Raitt deals from heart in 'Luck of the Draw'

August 15, 1991|By Gary Graff | Gary Graff,Knight-Ridder

BONNIE Raitt is a woman in love -- it's awfully hard to miss that.

Her relationship with actor Michael O'Keefe has been a public affair, from the initial courtship to their April marriage, when the bride wore white and her father, Broadway star John Raitt, sang.

"It is very romantic," gushes Raitt, the veteran singer, songwriter, guitarist and activist, who will perform at Merriweather Post Pavilion in Columbia on Saturday night.

So it's hard not to raise an eyebrow as you listen to "Luck of the Draw," her new album and the follow-up to 1989's "Nick of Time," which won three Grammy awards, sold 2 million copies and raised Raitt from cult to star status. If that album was the testament of a woman finally free of booze and bad relationships -- "I was laying out what I wasn't going to put up with anymore," Raitt says -- "Luck of the Draw" finds its maker smack in the middle of a relationship and not necessarily loving every minute of it.

Some of the titles give it away -- "I Can't Make You Love Me," for instance. And then there's "One Part Be My Lover," whose lyrics come from a poem O'Keefe, 36, wrote early in the couple's relationship:

"They're not forever

"They're just for today

"One part be my lover

"One part go away."

"It was written about a month into the relationship, when both of us were a little gun-shy," Raitt, 41, says. "It was a very accurate representation of the relationship at that point."

That and many of the other songs on the album make "Luck of the Draw" something more than the starry-eyed love album some might expect. Throughout her career -- almost 25 years steeped in blues and folk influences such as Sippie Wallace and Mississippi Fred McDowell -- Raitt has never been one to pull punches or choose discretion over honesty. Even with its joyous moments, songs such as "Something To Talk About," "Good Man, Good Woman" and the sultry "Slow Ride," "Luck of the Draw" asks tough questions and takes a hard look at the never-ending balance between ideals and realities.

"She sings about what she's going through at that time," says Don (Was) Fagenson, who produced "Nick of Time" and "Luck of the Draw." "It's not a performance; it's her life. She sings from the heart."

And because relationships aren't warm and fuzzy 100 percent of the time, Raitt says, "I can't write little pop ditties about how ecstatic I am. Where's the art in that? What moves you to sing is when you're having problems or when things are sticky or confusing or uncomfortable -- that's where the blues come from.

"I didn't deliberately set out to chronicle our relationship, though. You just sing about the things that are on your mind. It's a matter of seeing which songs hit you the same way. You don't always see the thread that binds it together until later."

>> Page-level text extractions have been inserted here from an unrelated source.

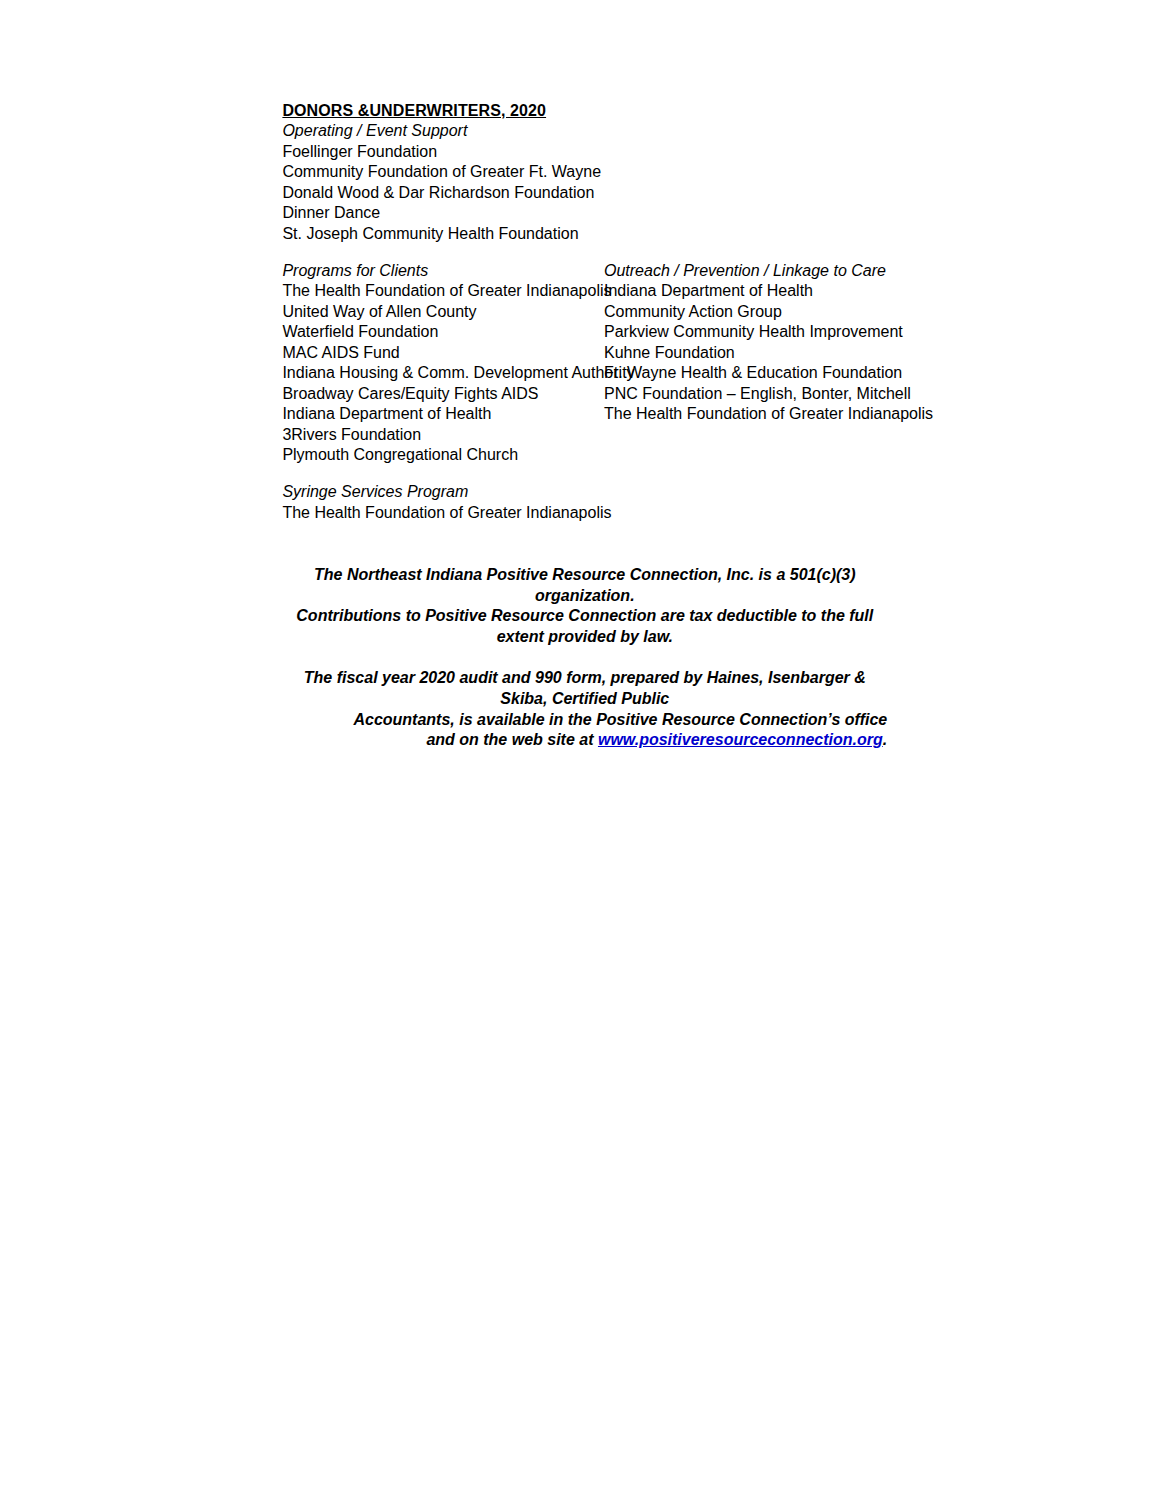DONORS &UNDERWRITERS, 2020
Operating / Event Support
Foellinger Foundation
Community Foundation of Greater Ft. Wayne
Donald Wood & Dar Richardson Foundation
Dinner Dance
St. Joseph Community Health Foundation
Programs for Clients
The Health Foundation of Greater Indianapolis
United Way of Allen County
Waterfield Foundation
MAC AIDS Fund
Indiana Housing & Comm. Development Authority
Broadway Cares/Equity Fights AIDS
Indiana Department of Health
3Rivers Foundation
Plymouth Congregational Church
Outreach / Prevention / Linkage to Care
Indiana Department of Health
Community Action Group
Parkview Community Health Improvement
Kuhne Foundation
Ft. Wayne Health & Education Foundation
PNC Foundation – English, Bonter, Mitchell
The Health Foundation of Greater Indianapolis
Syringe Services Program
The Health Foundation of Greater Indianapolis
The Northeast Indiana Positive Resource Connection, Inc. is a 501(c)(3) organization.
Contributions to Positive Resource Connection are tax deductible to the full extent provided by law.
The fiscal year 2020 audit and 990 form, prepared by Haines, Isenbarger & Skiba, Certified Public Accountants, is available in the Positive Resource Connection’s office
and on the web site at www.positiveresourceconnection.org.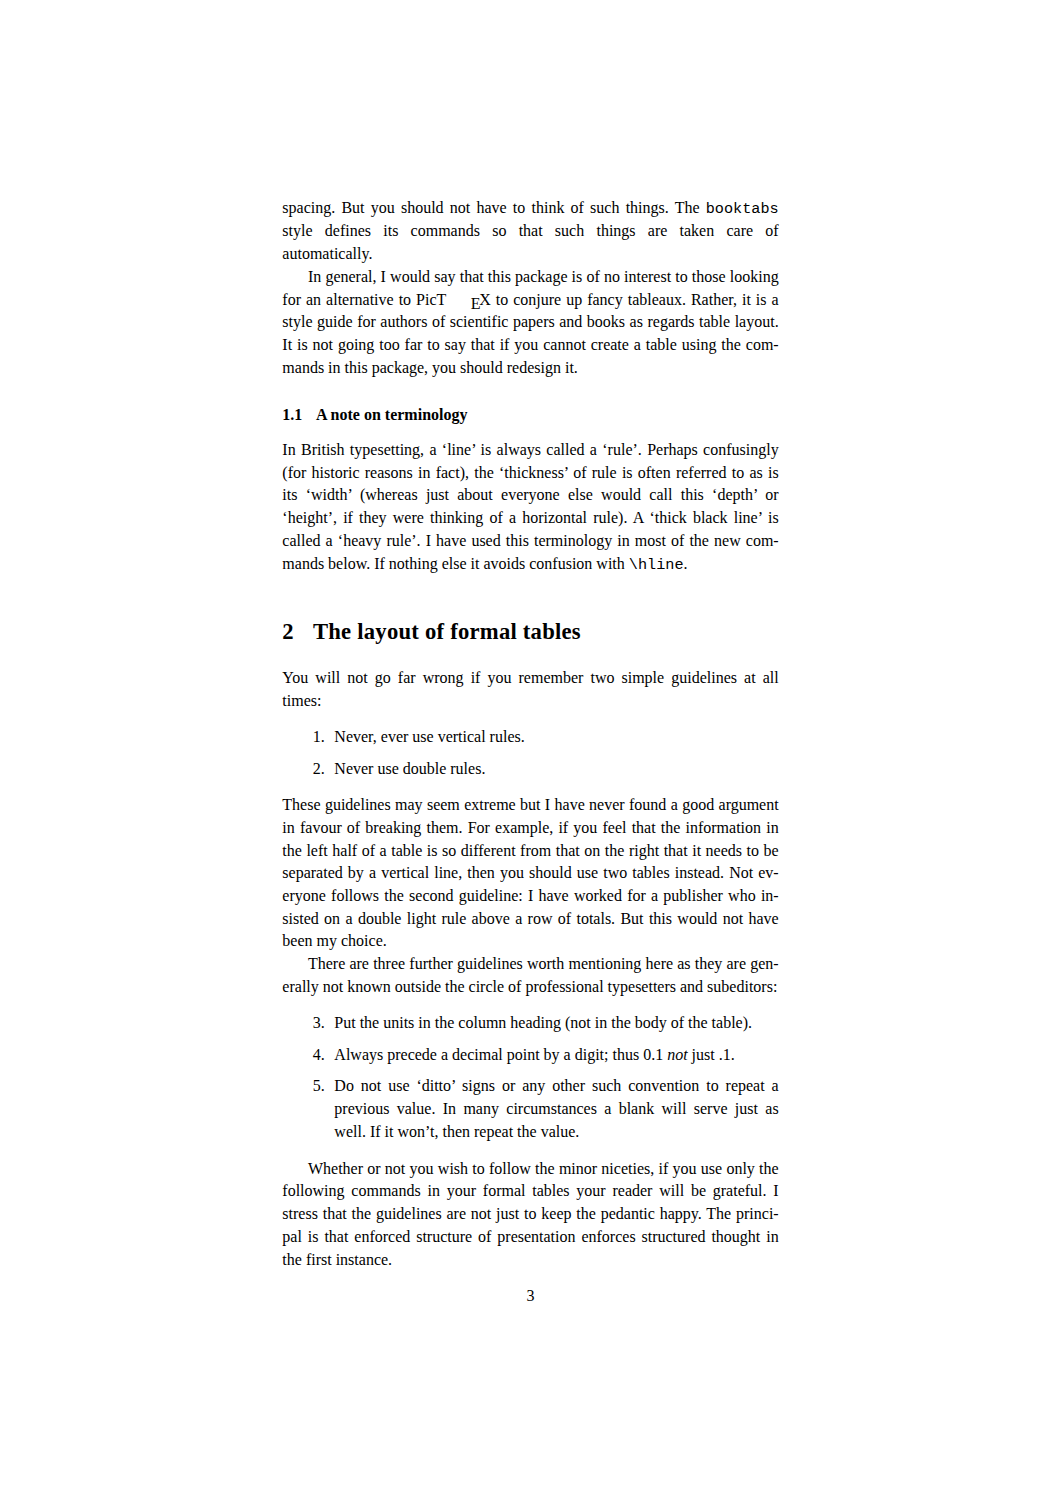spacing. But you should not have to think of such things. The booktabs style defines its commands so that such things are taken care of automatically.
In general, I would say that this package is of no interest to those looking for an alternative to PicTEX to conjure up fancy tableaux. Rather, it is a style guide for authors of scientific papers and books as regards table layout. It is not going too far to say that if you cannot create a table using the commands in this package, you should redesign it.
1.1 A note on terminology
In British typesetting, a ‘line’ is always called a ‘rule’. Perhaps confusingly (for historic reasons in fact), the ‘thickness’ of rule is often referred to as is its ‘width’ (whereas just about everyone else would call this ‘depth’ or ‘height’, if they were thinking of a horizontal rule). A ‘thick black line’ is called a ‘heavy rule’. I have used this terminology in most of the new commands below. If nothing else it avoids confusion with \hline.
2 The layout of formal tables
You will not go far wrong if you remember two simple guidelines at all times:
Never, ever use vertical rules.
Never use double rules.
These guidelines may seem extreme but I have never found a good argument in favour of breaking them. For example, if you feel that the information in the left half of a table is so different from that on the right that it needs to be separated by a vertical line, then you should use two tables instead. Not everyone follows the second guideline: I have worked for a publisher who insisted on a double light rule above a row of totals. But this would not have been my choice.
There are three further guidelines worth mentioning here as they are generally not known outside the circle of professional typesetters and subeditors:
Put the units in the column heading (not in the body of the table).
Always precede a decimal point by a digit; thus 0.1 not just .1.
Do not use ‘ditto’ signs or any other such convention to repeat a previous value. In many circumstances a blank will serve just as well. If it won’t, then repeat the value.
Whether or not you wish to follow the minor niceties, if you use only the following commands in your formal tables your reader will be grateful. I stress that the guidelines are not just to keep the pedantic happy. The principal is that enforced structure of presentation enforces structured thought in the first instance.
3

Similarly, Raitt had no premonition about "Nick of Time's" success. After slogging around the rock and blues community for two decades -- best-known for a moderately successful remake of Del Shannon's "Runaway" -- she was dropped from her label, Warner Bros., in 1986 and subsequently went through psychotherapy and joined Alcoholics Anonymous. She had nowhere to go but up, but neither Raitt nor her many friends and admirers in the music industry imagined just how high up she would go.

"Bonnie deserves everything that's happened," says good buddy Jackson Browne. "She's a great talent, a very honest, to-the-heart singer. I couldn't be happier."

Choosing "Luck of the Draw" as the title for the new album reflects Raitt's attitude toward her newfound success. "I never expected to have a hit record last time; it was like winning the lottery," she says, and she still refers to the Grammys -- particularly the coveted Album of the Year prize -- as "the most surprising thing that ever happened to me in 20 years."

Producer Fagenson, who shared the best-album Grammy, felt much the same way. "We both know we were recipients of something way beyond what we feel we deserved. There was a tremendous amount of luck and chance there."

There was also the pressure of following up that success. Raitt had actually started working on the new album a few weeks before the 1990 Grammys were announced. Holed up in her house on the northern California coast, she began writing songs "to prove to myself that I could come up with something I thought was valuable. I didn't want to feel like 'Nick of Time' was a fluke."

With some firm ideas in hand -- that writing session produced the new album's "Come to Me," "All at Once" and the music for "One Part Be My Lover" -- Raitt began to feel at ease with the task at hand.

"After 11 albums of some people liking my music, some not, I can't do anything other than try to please myself and the peers I'm working with. I had a tremendous amount of validation last time, and all the same people were involved. I knew there was no way I could make a bad record . . . so there was nothing to worry about."

And she's not worrying about whether "Luck of the Draw" matches its predecessors' commercial feats, either.

"I know I have a group of fans who are loyal and who will get what I'm doing," she says. "Whether it sells 200,000 or 2 million, that's not my arena. As long as I have a record company that gives me the right amount of support and radio plays me and my fans understand and like my records, whether it's a hit or not is not my first consideration."